Park Heong-Joon, Mayor of Busan Metropolitan City in South Korea added: “The city of Liverpool is amazing. I’ve been impressed that historical and contemporary features harmoniously coexist.
“Today’s MoU and the Innovative Twins project will become a catalyst to further bolster bilateral ties between the two port cities across various avenues from green technology, smart city, R&D, port regeneration, to culture.
“The two cities share much in common – not to mention, the two cities are home to great musicians, Beatles and BTS. I believe the cities have got huge potential to facilitate co-operation in the years to come and this will mutually benefit our people in the regions.

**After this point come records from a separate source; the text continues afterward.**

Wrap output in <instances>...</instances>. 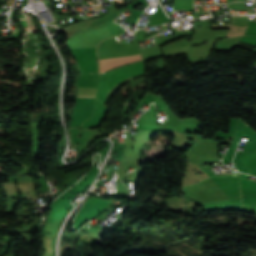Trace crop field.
<instances>
[{
    "label": "crop field",
    "mask_w": 256,
    "mask_h": 256,
    "mask_svg": "<svg viewBox=\"0 0 256 256\" xmlns=\"http://www.w3.org/2000/svg\"><path fill=\"white\" fill-rule=\"evenodd\" d=\"M139 59H140L139 55H133V56L114 58V59L100 60L99 61L100 73L103 71L109 70L111 68H114L123 64H127Z\"/></svg>",
    "instance_id": "obj_1"
},
{
    "label": "crop field",
    "mask_w": 256,
    "mask_h": 256,
    "mask_svg": "<svg viewBox=\"0 0 256 256\" xmlns=\"http://www.w3.org/2000/svg\"><path fill=\"white\" fill-rule=\"evenodd\" d=\"M78 97H86V96H78Z\"/></svg>",
    "instance_id": "obj_2"
}]
</instances>
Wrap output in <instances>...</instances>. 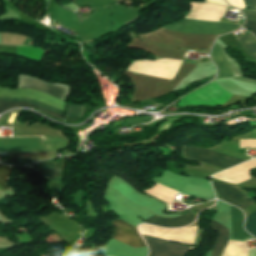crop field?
Returning <instances> with one entry per match:
<instances>
[{"label":"crop field","instance_id":"8a807250","mask_svg":"<svg viewBox=\"0 0 256 256\" xmlns=\"http://www.w3.org/2000/svg\"><path fill=\"white\" fill-rule=\"evenodd\" d=\"M240 26L227 23L199 22L183 19L175 24L164 26L168 30L194 34H216L238 29Z\"/></svg>","mask_w":256,"mask_h":256},{"label":"crop field","instance_id":"ac0d7876","mask_svg":"<svg viewBox=\"0 0 256 256\" xmlns=\"http://www.w3.org/2000/svg\"><path fill=\"white\" fill-rule=\"evenodd\" d=\"M184 156L185 158L200 160L204 163L211 164L224 169H227L231 166H234L244 161L222 154H218L212 151L194 147H184Z\"/></svg>","mask_w":256,"mask_h":256},{"label":"crop field","instance_id":"34b2d1b8","mask_svg":"<svg viewBox=\"0 0 256 256\" xmlns=\"http://www.w3.org/2000/svg\"><path fill=\"white\" fill-rule=\"evenodd\" d=\"M143 237L150 247L149 256H184L192 248L147 235H143Z\"/></svg>","mask_w":256,"mask_h":256},{"label":"crop field","instance_id":"412701ff","mask_svg":"<svg viewBox=\"0 0 256 256\" xmlns=\"http://www.w3.org/2000/svg\"><path fill=\"white\" fill-rule=\"evenodd\" d=\"M112 223L115 227L113 238L134 248L145 246L135 227L122 220L114 221Z\"/></svg>","mask_w":256,"mask_h":256},{"label":"crop field","instance_id":"f4fd0767","mask_svg":"<svg viewBox=\"0 0 256 256\" xmlns=\"http://www.w3.org/2000/svg\"><path fill=\"white\" fill-rule=\"evenodd\" d=\"M0 101H5V102H27V103H34V104H38V105H42L44 107H47L49 109L55 110L57 112L60 113H64V109L34 100V99H12V98H6V97H0ZM5 102H0V113H2L3 111L11 108V107H17V106H22V107H28V108H32V107H36L39 110L57 116V117H61L62 118V114L57 113L55 111L49 110L47 108H44L42 106H38V105H34V104H26V103H5Z\"/></svg>","mask_w":256,"mask_h":256},{"label":"crop field","instance_id":"dd49c442","mask_svg":"<svg viewBox=\"0 0 256 256\" xmlns=\"http://www.w3.org/2000/svg\"><path fill=\"white\" fill-rule=\"evenodd\" d=\"M213 185L225 201L230 202L240 207L241 209H245L255 203L246 195L242 194L241 192L229 185L217 182H213Z\"/></svg>","mask_w":256,"mask_h":256},{"label":"crop field","instance_id":"e52e79f7","mask_svg":"<svg viewBox=\"0 0 256 256\" xmlns=\"http://www.w3.org/2000/svg\"><path fill=\"white\" fill-rule=\"evenodd\" d=\"M211 57L219 70V74L217 78L233 76L231 65L228 63L227 59L223 55L221 47L215 44L212 50Z\"/></svg>","mask_w":256,"mask_h":256},{"label":"crop field","instance_id":"d8731c3e","mask_svg":"<svg viewBox=\"0 0 256 256\" xmlns=\"http://www.w3.org/2000/svg\"><path fill=\"white\" fill-rule=\"evenodd\" d=\"M194 217L195 216H193L191 214H187L182 217H178V218H174V219L153 216V217L147 219L145 222L160 225L163 227H181V226H185V225H188L189 223H191L193 221Z\"/></svg>","mask_w":256,"mask_h":256},{"label":"crop field","instance_id":"5a996713","mask_svg":"<svg viewBox=\"0 0 256 256\" xmlns=\"http://www.w3.org/2000/svg\"><path fill=\"white\" fill-rule=\"evenodd\" d=\"M211 228L218 231L220 236L213 248L211 256H220L229 238V229L225 228L221 224L212 221Z\"/></svg>","mask_w":256,"mask_h":256},{"label":"crop field","instance_id":"3316defc","mask_svg":"<svg viewBox=\"0 0 256 256\" xmlns=\"http://www.w3.org/2000/svg\"><path fill=\"white\" fill-rule=\"evenodd\" d=\"M247 252L245 242L229 240L222 256H247Z\"/></svg>","mask_w":256,"mask_h":256},{"label":"crop field","instance_id":"28ad6ade","mask_svg":"<svg viewBox=\"0 0 256 256\" xmlns=\"http://www.w3.org/2000/svg\"><path fill=\"white\" fill-rule=\"evenodd\" d=\"M247 7L252 10H256V0H245ZM247 16L245 26L251 30L253 34L256 35V11H246L241 10Z\"/></svg>","mask_w":256,"mask_h":256},{"label":"crop field","instance_id":"d1516ede","mask_svg":"<svg viewBox=\"0 0 256 256\" xmlns=\"http://www.w3.org/2000/svg\"><path fill=\"white\" fill-rule=\"evenodd\" d=\"M55 167H56L55 163H48V164L37 163V164L27 166L26 168L32 169V170L36 171L37 173H39L41 175V177L49 179V177L53 173Z\"/></svg>","mask_w":256,"mask_h":256},{"label":"crop field","instance_id":"22f410ed","mask_svg":"<svg viewBox=\"0 0 256 256\" xmlns=\"http://www.w3.org/2000/svg\"><path fill=\"white\" fill-rule=\"evenodd\" d=\"M248 53L256 59V38L250 34L236 38Z\"/></svg>","mask_w":256,"mask_h":256},{"label":"crop field","instance_id":"cbeb9de0","mask_svg":"<svg viewBox=\"0 0 256 256\" xmlns=\"http://www.w3.org/2000/svg\"><path fill=\"white\" fill-rule=\"evenodd\" d=\"M11 169L12 167L10 166H4L0 164V191L9 189L6 185V182L11 175Z\"/></svg>","mask_w":256,"mask_h":256},{"label":"crop field","instance_id":"5142ce71","mask_svg":"<svg viewBox=\"0 0 256 256\" xmlns=\"http://www.w3.org/2000/svg\"><path fill=\"white\" fill-rule=\"evenodd\" d=\"M246 230L256 236V211L251 213L245 222Z\"/></svg>","mask_w":256,"mask_h":256},{"label":"crop field","instance_id":"d9b57169","mask_svg":"<svg viewBox=\"0 0 256 256\" xmlns=\"http://www.w3.org/2000/svg\"><path fill=\"white\" fill-rule=\"evenodd\" d=\"M83 111V106L69 105L65 117L80 118Z\"/></svg>","mask_w":256,"mask_h":256},{"label":"crop field","instance_id":"733c2abd","mask_svg":"<svg viewBox=\"0 0 256 256\" xmlns=\"http://www.w3.org/2000/svg\"><path fill=\"white\" fill-rule=\"evenodd\" d=\"M34 161L24 160V159H8L4 160L3 163L9 165H17V166H26Z\"/></svg>","mask_w":256,"mask_h":256},{"label":"crop field","instance_id":"4a817a6b","mask_svg":"<svg viewBox=\"0 0 256 256\" xmlns=\"http://www.w3.org/2000/svg\"><path fill=\"white\" fill-rule=\"evenodd\" d=\"M166 203V202H165ZM168 204V203H167Z\"/></svg>","mask_w":256,"mask_h":256}]
</instances>
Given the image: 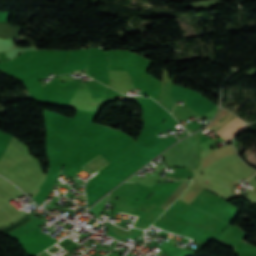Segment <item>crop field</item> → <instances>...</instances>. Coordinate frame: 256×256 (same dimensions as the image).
<instances>
[{"label":"crop field","mask_w":256,"mask_h":256,"mask_svg":"<svg viewBox=\"0 0 256 256\" xmlns=\"http://www.w3.org/2000/svg\"><path fill=\"white\" fill-rule=\"evenodd\" d=\"M244 123L239 118H234L232 121L217 130V134L228 140L243 130Z\"/></svg>","instance_id":"obj_1"},{"label":"crop field","mask_w":256,"mask_h":256,"mask_svg":"<svg viewBox=\"0 0 256 256\" xmlns=\"http://www.w3.org/2000/svg\"><path fill=\"white\" fill-rule=\"evenodd\" d=\"M224 109H222L223 111ZM222 111L220 112V114L222 113ZM219 114V116H220ZM218 116V118H219ZM234 117H236L235 115H233L232 113L228 112L227 110H224V112L221 114L220 118L216 121L214 120L215 123H211L209 124L207 127L208 128H213V129H217L219 128L220 126H222L223 124H225L226 122H228L229 120L233 119Z\"/></svg>","instance_id":"obj_2"},{"label":"crop field","mask_w":256,"mask_h":256,"mask_svg":"<svg viewBox=\"0 0 256 256\" xmlns=\"http://www.w3.org/2000/svg\"><path fill=\"white\" fill-rule=\"evenodd\" d=\"M187 186V182H182L181 185L178 188H176L173 191V193L168 197V199L161 205V207L166 209L171 203L175 201L176 198H178L181 195V193Z\"/></svg>","instance_id":"obj_3"},{"label":"crop field","mask_w":256,"mask_h":256,"mask_svg":"<svg viewBox=\"0 0 256 256\" xmlns=\"http://www.w3.org/2000/svg\"><path fill=\"white\" fill-rule=\"evenodd\" d=\"M13 206V205H12ZM16 208V207H15Z\"/></svg>","instance_id":"obj_4"}]
</instances>
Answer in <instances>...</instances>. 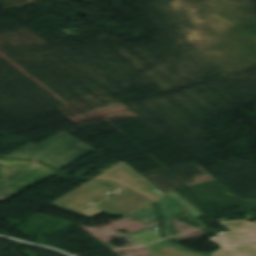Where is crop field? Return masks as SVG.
<instances>
[{
  "mask_svg": "<svg viewBox=\"0 0 256 256\" xmlns=\"http://www.w3.org/2000/svg\"><path fill=\"white\" fill-rule=\"evenodd\" d=\"M92 150L94 149L73 137L35 159L59 170Z\"/></svg>",
  "mask_w": 256,
  "mask_h": 256,
  "instance_id": "3",
  "label": "crop field"
},
{
  "mask_svg": "<svg viewBox=\"0 0 256 256\" xmlns=\"http://www.w3.org/2000/svg\"><path fill=\"white\" fill-rule=\"evenodd\" d=\"M130 236L133 238V240L136 243L140 245L151 242V241L163 239V237L159 234V230L152 232L149 229L140 231L134 234H130Z\"/></svg>",
  "mask_w": 256,
  "mask_h": 256,
  "instance_id": "9",
  "label": "crop field"
},
{
  "mask_svg": "<svg viewBox=\"0 0 256 256\" xmlns=\"http://www.w3.org/2000/svg\"><path fill=\"white\" fill-rule=\"evenodd\" d=\"M151 256H158V255L154 254V255H151Z\"/></svg>",
  "mask_w": 256,
  "mask_h": 256,
  "instance_id": "13",
  "label": "crop field"
},
{
  "mask_svg": "<svg viewBox=\"0 0 256 256\" xmlns=\"http://www.w3.org/2000/svg\"><path fill=\"white\" fill-rule=\"evenodd\" d=\"M158 212L165 218V222L163 225V234L166 237L171 236L169 231V223L171 216L184 210L180 206H178L175 202H173L167 196L156 201Z\"/></svg>",
  "mask_w": 256,
  "mask_h": 256,
  "instance_id": "7",
  "label": "crop field"
},
{
  "mask_svg": "<svg viewBox=\"0 0 256 256\" xmlns=\"http://www.w3.org/2000/svg\"><path fill=\"white\" fill-rule=\"evenodd\" d=\"M116 194L118 195L103 201L84 213L82 216L91 218L101 212H104L114 217H125L151 204V202L147 201L142 196L125 188H122Z\"/></svg>",
  "mask_w": 256,
  "mask_h": 256,
  "instance_id": "1",
  "label": "crop field"
},
{
  "mask_svg": "<svg viewBox=\"0 0 256 256\" xmlns=\"http://www.w3.org/2000/svg\"><path fill=\"white\" fill-rule=\"evenodd\" d=\"M221 225L230 230L228 232L218 234L219 237L228 244L239 240L256 237V222H228L222 223Z\"/></svg>",
  "mask_w": 256,
  "mask_h": 256,
  "instance_id": "6",
  "label": "crop field"
},
{
  "mask_svg": "<svg viewBox=\"0 0 256 256\" xmlns=\"http://www.w3.org/2000/svg\"><path fill=\"white\" fill-rule=\"evenodd\" d=\"M168 197H170L173 201L183 207L186 211H188L195 218L202 217L198 211H196L191 204L185 201L182 197H180L176 192L172 191L169 193H165Z\"/></svg>",
  "mask_w": 256,
  "mask_h": 256,
  "instance_id": "10",
  "label": "crop field"
},
{
  "mask_svg": "<svg viewBox=\"0 0 256 256\" xmlns=\"http://www.w3.org/2000/svg\"><path fill=\"white\" fill-rule=\"evenodd\" d=\"M71 137H72L71 135L65 132H60L37 145L30 143L4 158L34 159L36 156L44 153L45 151L53 148L54 146L64 142L65 140Z\"/></svg>",
  "mask_w": 256,
  "mask_h": 256,
  "instance_id": "4",
  "label": "crop field"
},
{
  "mask_svg": "<svg viewBox=\"0 0 256 256\" xmlns=\"http://www.w3.org/2000/svg\"><path fill=\"white\" fill-rule=\"evenodd\" d=\"M221 249L213 256H256V238L236 242L228 245L219 237L210 238Z\"/></svg>",
  "mask_w": 256,
  "mask_h": 256,
  "instance_id": "5",
  "label": "crop field"
},
{
  "mask_svg": "<svg viewBox=\"0 0 256 256\" xmlns=\"http://www.w3.org/2000/svg\"><path fill=\"white\" fill-rule=\"evenodd\" d=\"M31 163L33 162L20 160H0V180Z\"/></svg>",
  "mask_w": 256,
  "mask_h": 256,
  "instance_id": "8",
  "label": "crop field"
},
{
  "mask_svg": "<svg viewBox=\"0 0 256 256\" xmlns=\"http://www.w3.org/2000/svg\"><path fill=\"white\" fill-rule=\"evenodd\" d=\"M137 218H139L140 220L144 221V222H149L157 217H159V215H157L154 212V204H151L133 214H131Z\"/></svg>",
  "mask_w": 256,
  "mask_h": 256,
  "instance_id": "11",
  "label": "crop field"
},
{
  "mask_svg": "<svg viewBox=\"0 0 256 256\" xmlns=\"http://www.w3.org/2000/svg\"><path fill=\"white\" fill-rule=\"evenodd\" d=\"M172 245H175V244L168 241V240H165V241H160V242L150 244V245H147V246H144V247H146V248H148L152 251H155V250L162 249V248L172 246Z\"/></svg>",
  "mask_w": 256,
  "mask_h": 256,
  "instance_id": "12",
  "label": "crop field"
},
{
  "mask_svg": "<svg viewBox=\"0 0 256 256\" xmlns=\"http://www.w3.org/2000/svg\"><path fill=\"white\" fill-rule=\"evenodd\" d=\"M53 172L55 171L46 165L40 162H34L33 164L0 181V200L35 184L40 179L52 174Z\"/></svg>",
  "mask_w": 256,
  "mask_h": 256,
  "instance_id": "2",
  "label": "crop field"
}]
</instances>
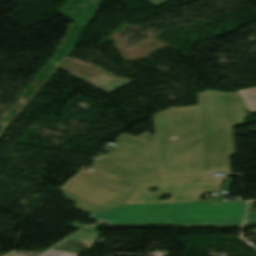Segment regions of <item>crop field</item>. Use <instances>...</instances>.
Returning <instances> with one entry per match:
<instances>
[{"label":"crop field","mask_w":256,"mask_h":256,"mask_svg":"<svg viewBox=\"0 0 256 256\" xmlns=\"http://www.w3.org/2000/svg\"><path fill=\"white\" fill-rule=\"evenodd\" d=\"M199 105L169 107L153 115L154 160L160 179L225 172L235 153L232 127L245 124L239 93L206 90Z\"/></svg>","instance_id":"1"},{"label":"crop field","mask_w":256,"mask_h":256,"mask_svg":"<svg viewBox=\"0 0 256 256\" xmlns=\"http://www.w3.org/2000/svg\"><path fill=\"white\" fill-rule=\"evenodd\" d=\"M120 145L110 156L95 157L90 172L83 169L61 191L77 209L90 214L121 204L145 180L159 179L153 160L154 136L145 132L137 138L122 133Z\"/></svg>","instance_id":"2"},{"label":"crop field","mask_w":256,"mask_h":256,"mask_svg":"<svg viewBox=\"0 0 256 256\" xmlns=\"http://www.w3.org/2000/svg\"><path fill=\"white\" fill-rule=\"evenodd\" d=\"M247 202L121 205L90 218L113 224L241 227Z\"/></svg>","instance_id":"3"},{"label":"crop field","mask_w":256,"mask_h":256,"mask_svg":"<svg viewBox=\"0 0 256 256\" xmlns=\"http://www.w3.org/2000/svg\"><path fill=\"white\" fill-rule=\"evenodd\" d=\"M224 177L203 176L194 178L145 181L125 204L197 202L204 192L218 191ZM152 186L159 187L154 193ZM162 194L169 200L157 201Z\"/></svg>","instance_id":"4"},{"label":"crop field","mask_w":256,"mask_h":256,"mask_svg":"<svg viewBox=\"0 0 256 256\" xmlns=\"http://www.w3.org/2000/svg\"><path fill=\"white\" fill-rule=\"evenodd\" d=\"M244 98L251 113L256 112V88L239 92Z\"/></svg>","instance_id":"5"},{"label":"crop field","mask_w":256,"mask_h":256,"mask_svg":"<svg viewBox=\"0 0 256 256\" xmlns=\"http://www.w3.org/2000/svg\"><path fill=\"white\" fill-rule=\"evenodd\" d=\"M39 256H77L76 254L48 249Z\"/></svg>","instance_id":"6"},{"label":"crop field","mask_w":256,"mask_h":256,"mask_svg":"<svg viewBox=\"0 0 256 256\" xmlns=\"http://www.w3.org/2000/svg\"><path fill=\"white\" fill-rule=\"evenodd\" d=\"M253 210L254 202H250L246 221H251L256 225V213H253Z\"/></svg>","instance_id":"7"},{"label":"crop field","mask_w":256,"mask_h":256,"mask_svg":"<svg viewBox=\"0 0 256 256\" xmlns=\"http://www.w3.org/2000/svg\"><path fill=\"white\" fill-rule=\"evenodd\" d=\"M40 253L35 252H15L9 256H37Z\"/></svg>","instance_id":"8"},{"label":"crop field","mask_w":256,"mask_h":256,"mask_svg":"<svg viewBox=\"0 0 256 256\" xmlns=\"http://www.w3.org/2000/svg\"><path fill=\"white\" fill-rule=\"evenodd\" d=\"M231 179H232V178H227V180H226V183H225V186H224V189H223V190H228V189H229Z\"/></svg>","instance_id":"9"},{"label":"crop field","mask_w":256,"mask_h":256,"mask_svg":"<svg viewBox=\"0 0 256 256\" xmlns=\"http://www.w3.org/2000/svg\"><path fill=\"white\" fill-rule=\"evenodd\" d=\"M152 3H154L155 5H158L166 0H150Z\"/></svg>","instance_id":"10"}]
</instances>
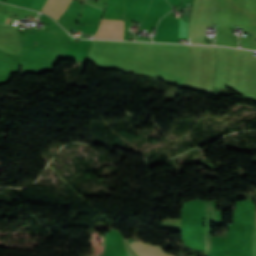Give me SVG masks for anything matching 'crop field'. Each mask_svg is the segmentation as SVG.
Segmentation results:
<instances>
[{
  "label": "crop field",
  "instance_id": "obj_1",
  "mask_svg": "<svg viewBox=\"0 0 256 256\" xmlns=\"http://www.w3.org/2000/svg\"><path fill=\"white\" fill-rule=\"evenodd\" d=\"M123 26L124 21L122 20H102L94 38L122 40Z\"/></svg>",
  "mask_w": 256,
  "mask_h": 256
},
{
  "label": "crop field",
  "instance_id": "obj_2",
  "mask_svg": "<svg viewBox=\"0 0 256 256\" xmlns=\"http://www.w3.org/2000/svg\"><path fill=\"white\" fill-rule=\"evenodd\" d=\"M131 244L132 248L140 255V256H154L157 254L164 253L161 247L146 245L142 243H138L135 241L128 240ZM157 256H171L166 253L157 255Z\"/></svg>",
  "mask_w": 256,
  "mask_h": 256
},
{
  "label": "crop field",
  "instance_id": "obj_3",
  "mask_svg": "<svg viewBox=\"0 0 256 256\" xmlns=\"http://www.w3.org/2000/svg\"><path fill=\"white\" fill-rule=\"evenodd\" d=\"M70 2L71 0H48L43 11L57 19L64 12Z\"/></svg>",
  "mask_w": 256,
  "mask_h": 256
},
{
  "label": "crop field",
  "instance_id": "obj_4",
  "mask_svg": "<svg viewBox=\"0 0 256 256\" xmlns=\"http://www.w3.org/2000/svg\"><path fill=\"white\" fill-rule=\"evenodd\" d=\"M12 21H13V19H12V18H10L8 23H10V24H11V23H12Z\"/></svg>",
  "mask_w": 256,
  "mask_h": 256
}]
</instances>
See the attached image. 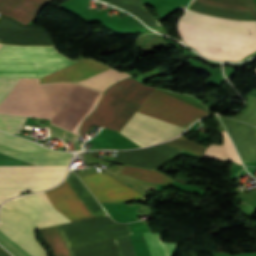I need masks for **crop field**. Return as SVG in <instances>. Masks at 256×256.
Segmentation results:
<instances>
[{
  "instance_id": "1",
  "label": "crop field",
  "mask_w": 256,
  "mask_h": 256,
  "mask_svg": "<svg viewBox=\"0 0 256 256\" xmlns=\"http://www.w3.org/2000/svg\"><path fill=\"white\" fill-rule=\"evenodd\" d=\"M106 66L88 57L40 78L39 83H79ZM112 70L108 66L80 84L87 86ZM128 76L114 70L88 87L104 92L111 84ZM46 85H38V79L0 78V113L24 115ZM98 91L75 83H48L24 116L50 119L51 124L78 135L80 122L99 102L102 93Z\"/></svg>"
},
{
  "instance_id": "2",
  "label": "crop field",
  "mask_w": 256,
  "mask_h": 256,
  "mask_svg": "<svg viewBox=\"0 0 256 256\" xmlns=\"http://www.w3.org/2000/svg\"><path fill=\"white\" fill-rule=\"evenodd\" d=\"M192 11L217 18L256 21L252 0H196ZM189 11L186 20L215 27L253 30L256 22L217 19ZM181 18L177 28L184 42L197 52L222 61H239L256 51V32L215 28Z\"/></svg>"
},
{
  "instance_id": "3",
  "label": "crop field",
  "mask_w": 256,
  "mask_h": 256,
  "mask_svg": "<svg viewBox=\"0 0 256 256\" xmlns=\"http://www.w3.org/2000/svg\"><path fill=\"white\" fill-rule=\"evenodd\" d=\"M62 223L92 217L64 180L57 187L40 192ZM38 193L11 199L0 210V230L33 256H48L38 243L35 230L61 224Z\"/></svg>"
},
{
  "instance_id": "4",
  "label": "crop field",
  "mask_w": 256,
  "mask_h": 256,
  "mask_svg": "<svg viewBox=\"0 0 256 256\" xmlns=\"http://www.w3.org/2000/svg\"><path fill=\"white\" fill-rule=\"evenodd\" d=\"M138 112L185 128L207 112L155 89ZM119 132L139 146H147L171 138L183 128L138 113Z\"/></svg>"
},
{
  "instance_id": "5",
  "label": "crop field",
  "mask_w": 256,
  "mask_h": 256,
  "mask_svg": "<svg viewBox=\"0 0 256 256\" xmlns=\"http://www.w3.org/2000/svg\"><path fill=\"white\" fill-rule=\"evenodd\" d=\"M154 89L130 77L109 87L94 112L80 126V136L92 124L120 131Z\"/></svg>"
},
{
  "instance_id": "6",
  "label": "crop field",
  "mask_w": 256,
  "mask_h": 256,
  "mask_svg": "<svg viewBox=\"0 0 256 256\" xmlns=\"http://www.w3.org/2000/svg\"><path fill=\"white\" fill-rule=\"evenodd\" d=\"M75 62L48 46H0V77L40 78Z\"/></svg>"
},
{
  "instance_id": "7",
  "label": "crop field",
  "mask_w": 256,
  "mask_h": 256,
  "mask_svg": "<svg viewBox=\"0 0 256 256\" xmlns=\"http://www.w3.org/2000/svg\"><path fill=\"white\" fill-rule=\"evenodd\" d=\"M67 165L0 166V203L20 194L56 185L66 174Z\"/></svg>"
},
{
  "instance_id": "8",
  "label": "crop field",
  "mask_w": 256,
  "mask_h": 256,
  "mask_svg": "<svg viewBox=\"0 0 256 256\" xmlns=\"http://www.w3.org/2000/svg\"><path fill=\"white\" fill-rule=\"evenodd\" d=\"M68 247L132 234L127 224L113 222L107 215L57 226Z\"/></svg>"
},
{
  "instance_id": "9",
  "label": "crop field",
  "mask_w": 256,
  "mask_h": 256,
  "mask_svg": "<svg viewBox=\"0 0 256 256\" xmlns=\"http://www.w3.org/2000/svg\"><path fill=\"white\" fill-rule=\"evenodd\" d=\"M0 155L28 165L67 164L73 156V154L49 150L2 132H0Z\"/></svg>"
},
{
  "instance_id": "10",
  "label": "crop field",
  "mask_w": 256,
  "mask_h": 256,
  "mask_svg": "<svg viewBox=\"0 0 256 256\" xmlns=\"http://www.w3.org/2000/svg\"><path fill=\"white\" fill-rule=\"evenodd\" d=\"M80 178L99 202L146 201L141 193L125 186L104 172L81 176Z\"/></svg>"
},
{
  "instance_id": "11",
  "label": "crop field",
  "mask_w": 256,
  "mask_h": 256,
  "mask_svg": "<svg viewBox=\"0 0 256 256\" xmlns=\"http://www.w3.org/2000/svg\"><path fill=\"white\" fill-rule=\"evenodd\" d=\"M0 43L10 45H53L42 27L22 25L0 14Z\"/></svg>"
},
{
  "instance_id": "12",
  "label": "crop field",
  "mask_w": 256,
  "mask_h": 256,
  "mask_svg": "<svg viewBox=\"0 0 256 256\" xmlns=\"http://www.w3.org/2000/svg\"><path fill=\"white\" fill-rule=\"evenodd\" d=\"M182 150L161 144L147 149L123 151L114 160L117 163L151 168L167 162Z\"/></svg>"
},
{
  "instance_id": "13",
  "label": "crop field",
  "mask_w": 256,
  "mask_h": 256,
  "mask_svg": "<svg viewBox=\"0 0 256 256\" xmlns=\"http://www.w3.org/2000/svg\"><path fill=\"white\" fill-rule=\"evenodd\" d=\"M243 163L256 160V129L255 127L219 116Z\"/></svg>"
},
{
  "instance_id": "14",
  "label": "crop field",
  "mask_w": 256,
  "mask_h": 256,
  "mask_svg": "<svg viewBox=\"0 0 256 256\" xmlns=\"http://www.w3.org/2000/svg\"><path fill=\"white\" fill-rule=\"evenodd\" d=\"M50 0H0V13L27 24Z\"/></svg>"
},
{
  "instance_id": "15",
  "label": "crop field",
  "mask_w": 256,
  "mask_h": 256,
  "mask_svg": "<svg viewBox=\"0 0 256 256\" xmlns=\"http://www.w3.org/2000/svg\"><path fill=\"white\" fill-rule=\"evenodd\" d=\"M71 188L76 192L84 204L89 208L94 216L106 213L90 192L85 188L74 172H70L65 179Z\"/></svg>"
},
{
  "instance_id": "16",
  "label": "crop field",
  "mask_w": 256,
  "mask_h": 256,
  "mask_svg": "<svg viewBox=\"0 0 256 256\" xmlns=\"http://www.w3.org/2000/svg\"><path fill=\"white\" fill-rule=\"evenodd\" d=\"M113 3L139 17L147 26L155 29L160 27L158 20L151 16L143 7L141 0H105Z\"/></svg>"
},
{
  "instance_id": "17",
  "label": "crop field",
  "mask_w": 256,
  "mask_h": 256,
  "mask_svg": "<svg viewBox=\"0 0 256 256\" xmlns=\"http://www.w3.org/2000/svg\"><path fill=\"white\" fill-rule=\"evenodd\" d=\"M53 256H71L56 226L38 230Z\"/></svg>"
},
{
  "instance_id": "18",
  "label": "crop field",
  "mask_w": 256,
  "mask_h": 256,
  "mask_svg": "<svg viewBox=\"0 0 256 256\" xmlns=\"http://www.w3.org/2000/svg\"><path fill=\"white\" fill-rule=\"evenodd\" d=\"M224 138V143L223 145H211L208 146L206 151L204 152L203 156H209V157H214L218 158L221 160H226L230 159L233 160L239 164H241L236 151L234 149V146L229 139L226 131L221 132Z\"/></svg>"
},
{
  "instance_id": "19",
  "label": "crop field",
  "mask_w": 256,
  "mask_h": 256,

And definitely more Koreans and Brits will visit each city more.”
Busan’s high-level visit to Liverpool includes representatives from Busan Techno Park and Busan Metropolitan Corporation and features tours of some of the city region’s world-class innovation facilities at Sci-Tech Daresbury, Glass Futures and Knowledge Quarter Liverpool, including the University of Liverpool’s Materials Innovation Factory and the Digital Innovation Facility.
The Liverpool City Region has been fostering stronger ties with Busan for more than a year, with active support from the UK Embassy in Seoul and the UK’s Connected Places Catapult, part of Innovate UK.
Previous examples include last year’s visit by senior officials from K-Water, the Korean state water corporation that operates the world’s largest tidal power scheme at Sihwa Lake. They were in the area last December to sign a deal to co-operate over development of the Mersey Tidal Power project, which has the potential to generate enough predicable, renewable energy to power up to one million homes for 120 years. The move followed initial contact at COP26 in Glasgow and a subsequent visit by a Combined Authority delegation to South Korea.